- [TASK TO CARRY OUT]: In the listing below, start your output at the line with "detect zebra mussels" and end it after the line with "the Eastern townships", copying every line exactly.

- [RECORDS TO USE]:
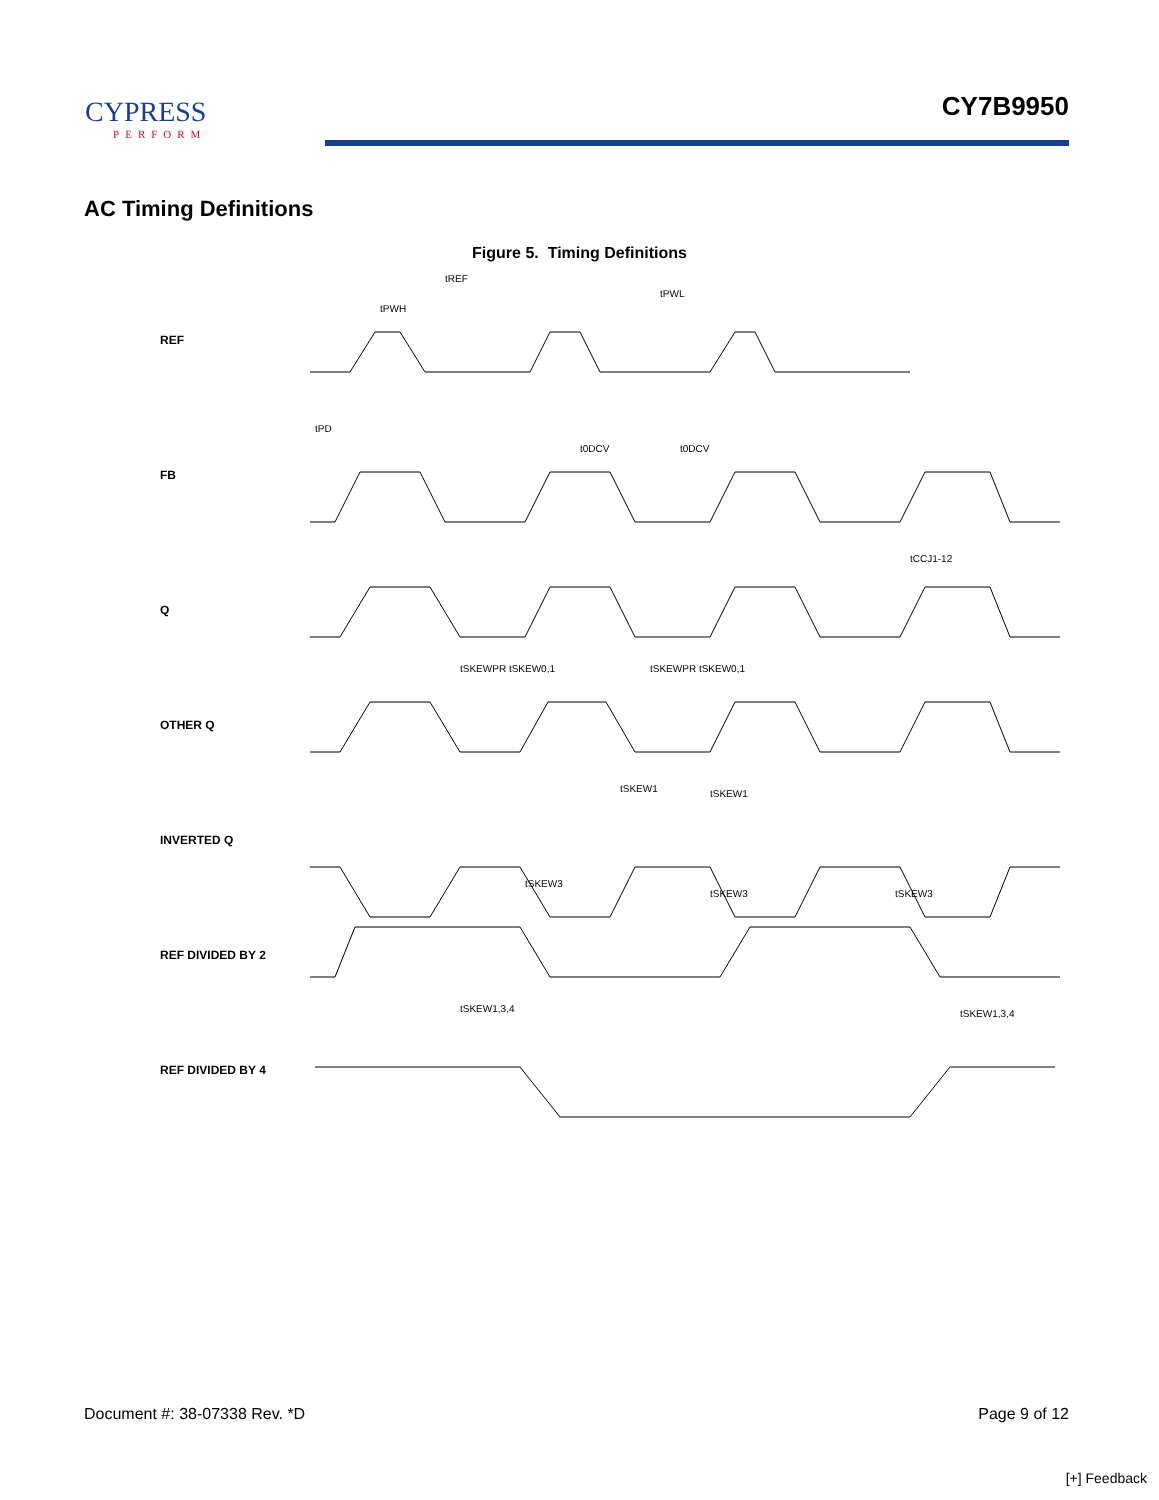CYPRESS
PERFORM
CY7B9950
AC Timing Definitions
Figure 5. Timing Definitions
REF
FB
Q
OTHER Q
INVERTED Q
REF DIVIDED BY 2
REF DIVIDED BY 4
tREF
tPWL
tPWH
tPD
t0DCV
t0DCV
tCCJ1-12
tSKEWPR tSKEW0,1
tSKEWPR tSKEW0,1
tSKEW1
tSKEW1
tSKEW3
tSKEW3
tSKEW3
tSKEW1,3,4
tSKEW1,3,4
Document #: 38-07338 Rev. *D Page 9 of 12
[+] Feedback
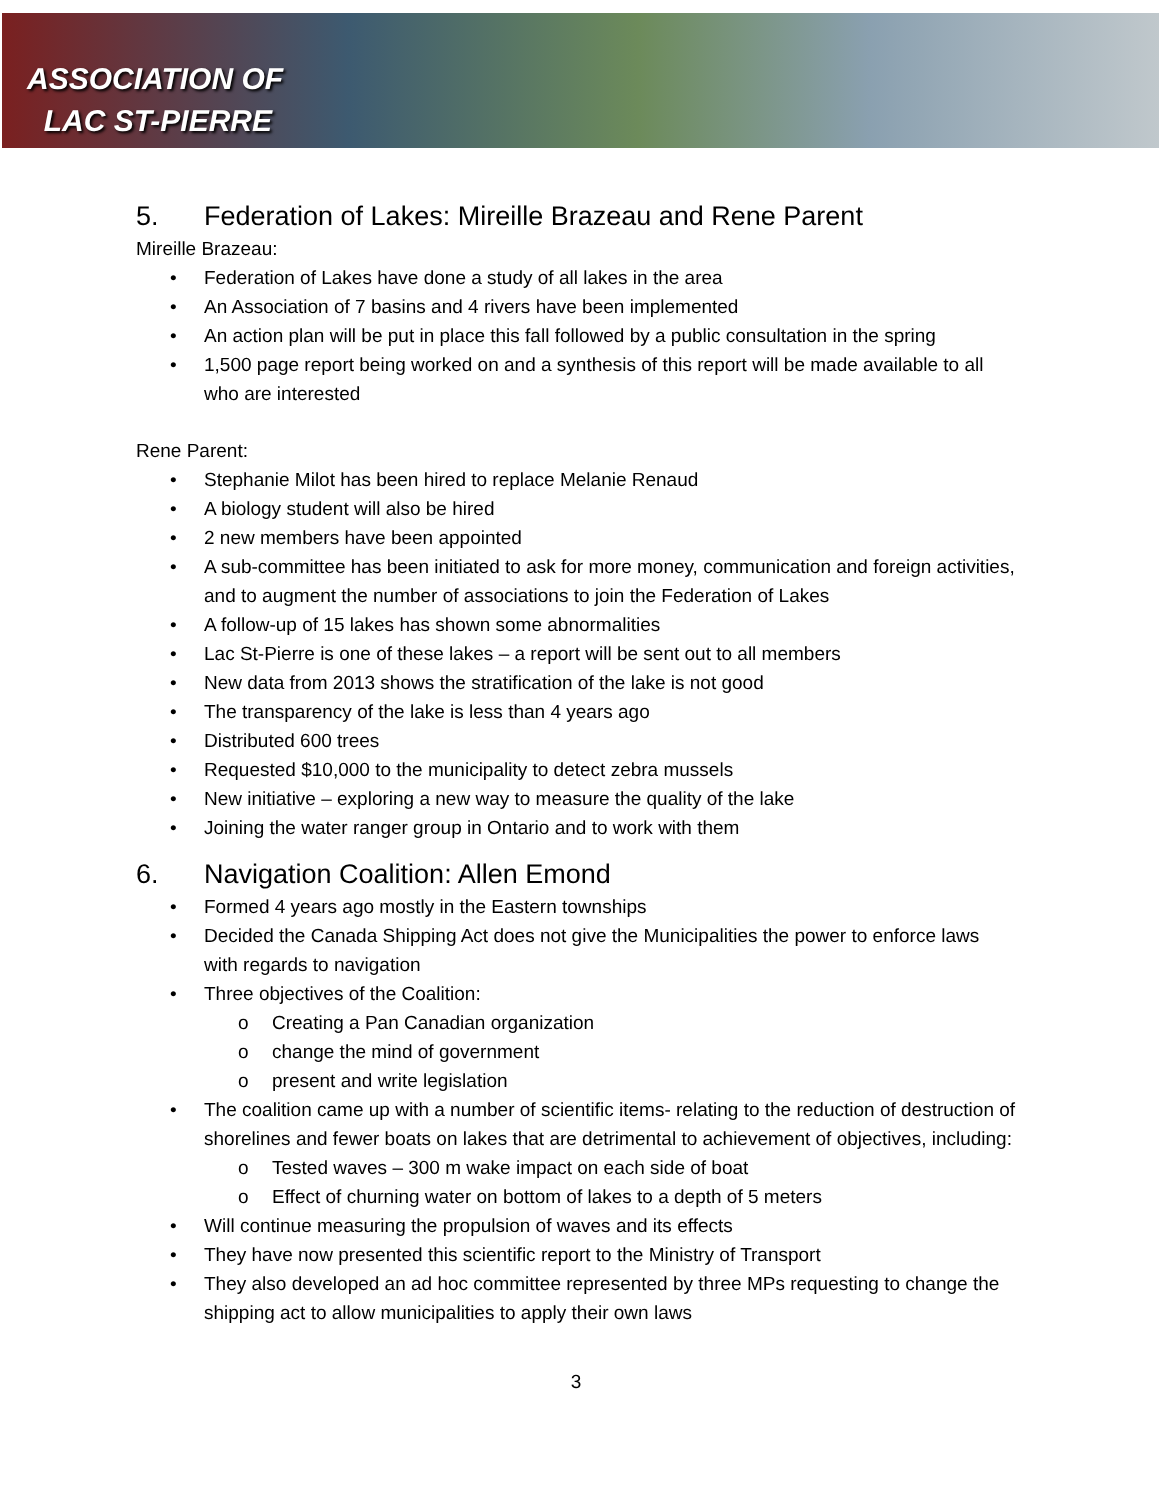ASSOCIATION OF
LAC ST-PIERRE
5. Federation of Lakes: Mireille Brazeau and Rene Parent
Mireille Brazeau:
• Federation of Lakes have done a study of all lakes in the area
• An Association of 7 basins and 4 rivers have been implemented
• An action plan will be put in place this fall followed by a public consultation in the spring
• 1,500 page report being worked on and a synthesis of this report will be made available to all who are interested
Rene Parent:
• Stephanie Milot has been hired to replace Melanie Renaud
• A biology student will also be hired
• 2 new members have been appointed
• A sub-committee has been initiated to ask for more money, communication and foreign activities, and to augment the number of associations to join the Federation of Lakes
• A follow-up of 15 lakes has shown some abnormalities
• Lac St-Pierre is one of these lakes – a report will be sent out to all members
• New data from 2013 shows the stratification of the lake is not good
• The transparency of the lake is less than 4 years ago
• Distributed 600 trees
• Requested $10,000 to the municipality to detect zebra mussels
• New initiative – exploring a new way to measure the quality of the lake
• Joining the water ranger group in Ontario and to work with them
6. Navigation Coalition: Allen Emond
• Formed 4 years ago mostly in the Eastern townships
• Decided the Canada Shipping Act does not give the Municipalities the power to enforce laws with regards to navigation
• Three objectives of the Coalition:
o Creating a Pan Canadian organization
o change the mind of government
o present and write legislation
• The coalition came up with a number of scientific items- relating to the reduction of destruction of shorelines and fewer boats on lakes that are detrimental to achievement of objectives, including:
o Tested waves – 300 m wake impact on each side of boat
o Effect of churning water on bottom of lakes to a depth of 5 meters
• Will continue measuring the propulsion of waves and its effects
• They have now presented this scientific report to the Ministry of Transport
• They also developed an ad hoc committee represented by three MPs requesting to change the shipping act to allow municipalities to apply their own laws
3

- [ANSWER SPACE]:
• Requested $10,000 to the municipality to detect zebra mussels
• New initiative – exploring a new way to measure the quality of the lake
• Joining the water ranger group in Ontario and to work with them
6. Navigation Coalition: Allen Emond
• Formed 4 years ago mostly in the Eastern townships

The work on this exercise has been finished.